Da sempre amanti del cinema di genere e della serie B tricolore, i Manetti Bros. arrivano all’8° festival di Roma con Song’e Napule, un curioso omaggio al poliziottesco italiano dei Lenzi e dei Girolami unito a un viaggio nella cultura neo-melodica napoletana. Il protagonista infatti è un poliziotto senza troppe qualità che non siano il saper suonare il pianoforte: viene così chiamato a infiltrarsi nella band di una star locale che dovrà suonare a un matrimonio camorrista, nel quale è prevista la presenza di un latitante pericoloso.
Scritto dai Manetti con Michelangelo La Neve e prodotto dal compianto Luciano Martino, Song’e Napule è una commedia poliziottesca, figlia dell’Ispettore Coliandro ma anche delle sceneggiate di Ninì Grassia e della cultura popolare napoletana che spesso non esce dai confini della città.

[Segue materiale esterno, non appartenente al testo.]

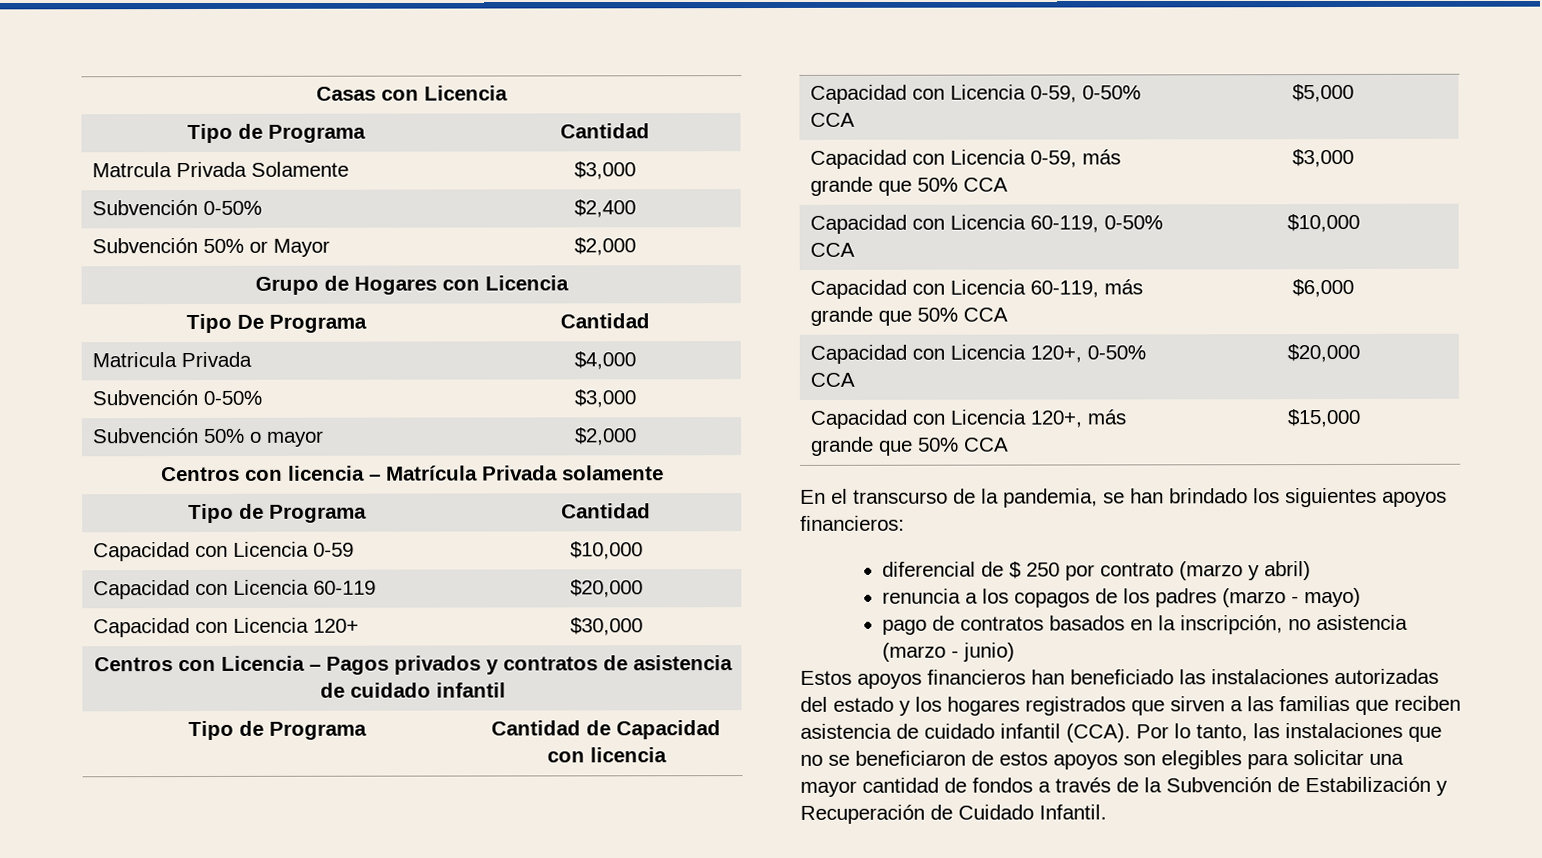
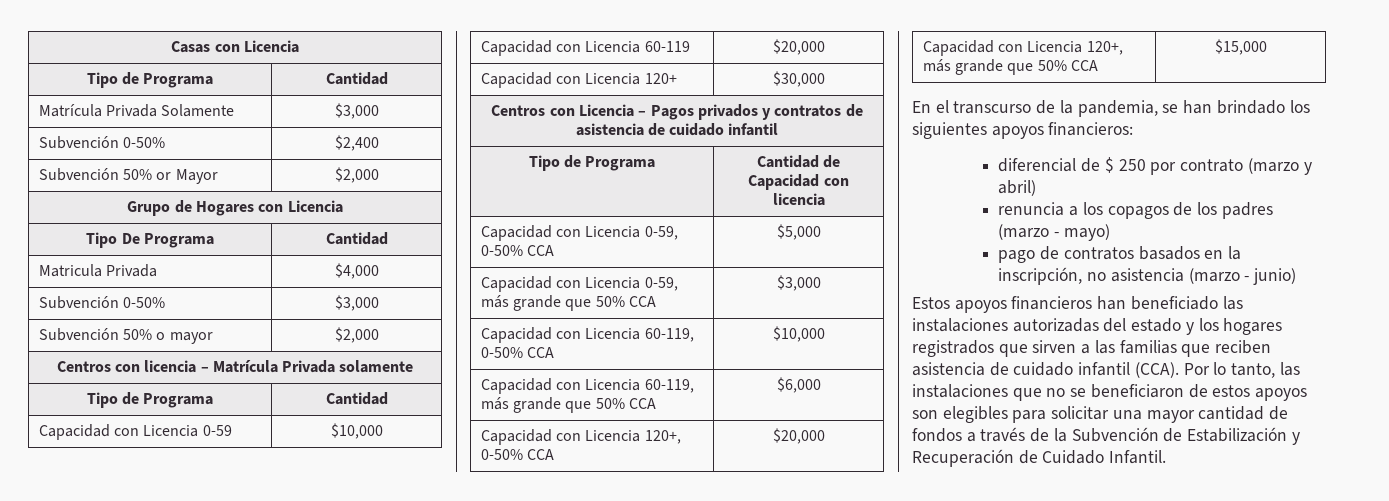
[92,162,173,178] Matrcula -> [38,104,102,117] Matrícula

Non una via di mezzo tra Napoli a mano armata e O’ zappatore, ma un modo simpatico per proseguire e rinverdire l’eclettica tradizione del cinema popolare italiano attraverso modelli che suonino popolari anche nel 21° secolo e per raccontare il lato vitale di una città anche attraverso l’indagine sui suoi mali: il canto melenso e la sparatoria, nelle mani dei fratelli diventano un prodotto divertente, pensato e realizzato – proprio come certo cinema con cui conquistammo il mondo – per divertire lo spettatore, intrattenerlo artigianalmente, senza grossi mezzi e magari prendendo le sbavature tecniche e i pochissimi mezzi come un vanto, ma dimostrando una simpatia e una genuinità non indifferenti. Caratteristiche che passano anche dal terzetto di protagonisti, Alessandro Roja, un perfetto Giampaolo Morelli e Serena Rossi, capaci di coinvolgere il pubblico e come lo spettatore metterlo a proprio agio.